Age of Baby’s Father and Pregnancy
To the Point– As fathers age, there is some increased chance for certain birth defects and genetic conditions- specifically conditions that are related to changes in single genes. In general, the overall chance to have a baby with a condition related to these single gene conditions is pretty small and is in most cases expected to be less than 1%. There is nothing dad can do to cause or prevent these conditions. In general, there is not an easy way to test for the conditions that are increased in risk based on dad’s age, however, prenatal ultrasound at 18-20 weeks gestation to evaluate the baby’s growth and development is recommended by the American College of Genetics & Genomics.

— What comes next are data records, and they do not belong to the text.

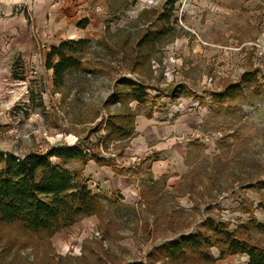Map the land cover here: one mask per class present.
Instances as JSON below:
<instances>
[{
    "label": "rangeland",
    "instance_id": "1",
    "mask_svg": "<svg viewBox=\"0 0 264 264\" xmlns=\"http://www.w3.org/2000/svg\"><path fill=\"white\" fill-rule=\"evenodd\" d=\"M166 1L0 0V153L22 158L100 141L92 161L105 160L129 183L106 194L86 176L103 207L52 238L0 223V264H248L246 255L222 257L216 248L212 261L165 257L163 246L204 230L208 219L264 246L263 233L241 228L264 222V86L244 83L235 102L212 100L245 71H260L264 85V0H180L171 23L180 37L159 43L146 56L150 78L139 77L116 43L142 36ZM85 17L90 25L78 29ZM67 39L97 41L82 56L106 74L80 68L56 87L45 60ZM140 81L152 86V124L131 139H107L104 121L121 110L110 97ZM170 88V97L160 93ZM68 166L82 170L77 162Z\"/></svg>",
    "mask_w": 264,
    "mask_h": 264
},
{
    "label": "trees",
    "instance_id": "2",
    "mask_svg": "<svg viewBox=\"0 0 264 264\" xmlns=\"http://www.w3.org/2000/svg\"><path fill=\"white\" fill-rule=\"evenodd\" d=\"M180 0H167L162 13L155 14V20L150 19L151 27L146 29L138 38L133 34L124 37L122 44L116 43L119 49L126 51L123 59L126 66L130 67L134 75L150 78L144 74L145 60L149 54H153L155 47L163 41L167 44L180 37L176 28L172 26L174 11ZM148 11L142 12L138 19L145 18ZM153 15L151 17H153ZM89 20L84 19L79 26L86 28ZM112 38L115 35L110 34ZM93 42L90 39L64 40L58 46H52L46 56L45 66L47 70H53V81L56 87H64L67 84V74L80 68L91 69L98 74H106L99 63H86L82 56ZM112 49V46H108ZM114 50V49H112ZM147 56V57H146ZM24 73L23 63L19 66ZM260 72V71H259ZM259 72L245 71L240 83H229L223 90L212 94L213 103L226 104L235 102L240 95L241 84L248 83L260 88ZM17 80L24 79V75L15 76ZM152 86L145 82L125 83L121 89H116L111 100L120 103V111L112 112L104 121V130L107 139L128 140L136 135V119L144 110L149 119L153 118L155 111L150 107L151 95L148 90ZM164 96L173 94V90L160 92ZM132 102H137L135 108ZM101 128L95 133L99 134ZM98 138L100 136L98 135ZM104 140V139H102ZM98 142L89 139L78 141L74 146L52 147L47 152H29L22 158L0 153V223L6 226L18 225L23 231L34 235H43L52 238L61 229L75 225L78 221L94 215L103 207L102 194L94 192L89 185V179L85 176L83 168L96 160L95 149ZM89 150V152L87 151ZM77 162L82 170H73L68 164ZM105 165V160H98ZM121 172L132 171L133 168L120 169ZM264 188V181L258 185ZM204 230H198L189 235H182L172 245L163 246L165 257L172 263L181 259H188L190 255L199 256L202 260L212 261L214 256L211 249L216 248L222 257L228 255H246L248 264H264V246L252 242L248 237H242L244 230H231L224 221L215 222L208 219L204 222ZM264 234V222L255 219L250 224H241L246 231L250 227Z\"/></svg>",
    "mask_w": 264,
    "mask_h": 264
},
{
    "label": "crops",
    "instance_id": "3",
    "mask_svg": "<svg viewBox=\"0 0 264 264\" xmlns=\"http://www.w3.org/2000/svg\"><path fill=\"white\" fill-rule=\"evenodd\" d=\"M84 19L89 20L88 17H85L82 20H80L78 22V26H77L78 29L79 28L85 29V28H82L79 26V24L82 21H84ZM90 22H91V20H89V24L87 26L90 25ZM53 46H58V45H53ZM151 119L152 118L149 119L146 116V119L141 118V120H140L139 116L137 117V119H136V124H137L136 135H138V133H140L143 129H146L147 127H149L152 124V123H150ZM148 139L149 140L152 139V136L150 135V137H148ZM84 170H85L84 171L85 176H87L88 178H91L92 179L91 182L96 185L97 192H103V193L107 194V191H109V189H113L116 187L117 188H120V187L126 188V186L129 185V183L124 180V179H126L125 177L116 178V175L117 176H119V175L115 173L114 169H112L110 165H105L104 163L91 161V163L87 164V166L84 168ZM110 184H112V185H110Z\"/></svg>",
    "mask_w": 264,
    "mask_h": 264
},
{
    "label": "built area",
    "instance_id": "4",
    "mask_svg": "<svg viewBox=\"0 0 264 264\" xmlns=\"http://www.w3.org/2000/svg\"><path fill=\"white\" fill-rule=\"evenodd\" d=\"M98 9H101V8H98Z\"/></svg>",
    "mask_w": 264,
    "mask_h": 264
}]
</instances>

So, we talk A LOT about mom and mom’s age during pregnancy. But, dad’s age matters too. There is no consensus on when dad is officially of the age when this increased risk should be discussed. Some providers start talking about dad’s age when he is over 40, some wait until 45 or 50. Regardless, there are some genetic conditions and birth defects that increase in frequency as the father of the baby’s age increases.
Part of the reason that dad’s age doesn’t receive the same amount of attention as mom’s age is because the type of birth defects that occur more frequently as his age increases are not as easy to detect through prenatal testing. With mom’s age, the conditions that are increased in risk involve a whole extra chromosome (trisomy), which are easily detected by CVS and amniocentesis. In general, the conditions that are increased in risk based on dad’s age involve changes in an individual gene or multiple genes (and it only gets more complicated from there). The bottom line is that there is not an easy way (at least not yet) to offer prenatal testing for most of the conditions that are increased in risk with advanced paternal age.
Be reassured that the increased chances to have a baby with a paternal age-related condition is relatively low, probably less than 1%. Of course, all of these conditions occur in parents of any age and at this time there is nothing we know of that a parent could do to cause or prevent these conditions.
There is not an easy way to test or screen for all of the conditions that are associated with dad’s age. Some but not all genetic conditions can show some sign on prenatal ultrasound between 18-20 weeks.
1) Toriello, H.V., Meck J. M. Statement on guidance for genetic counseling in advanced paternal age. Genet Med 2008:10(6):457–460.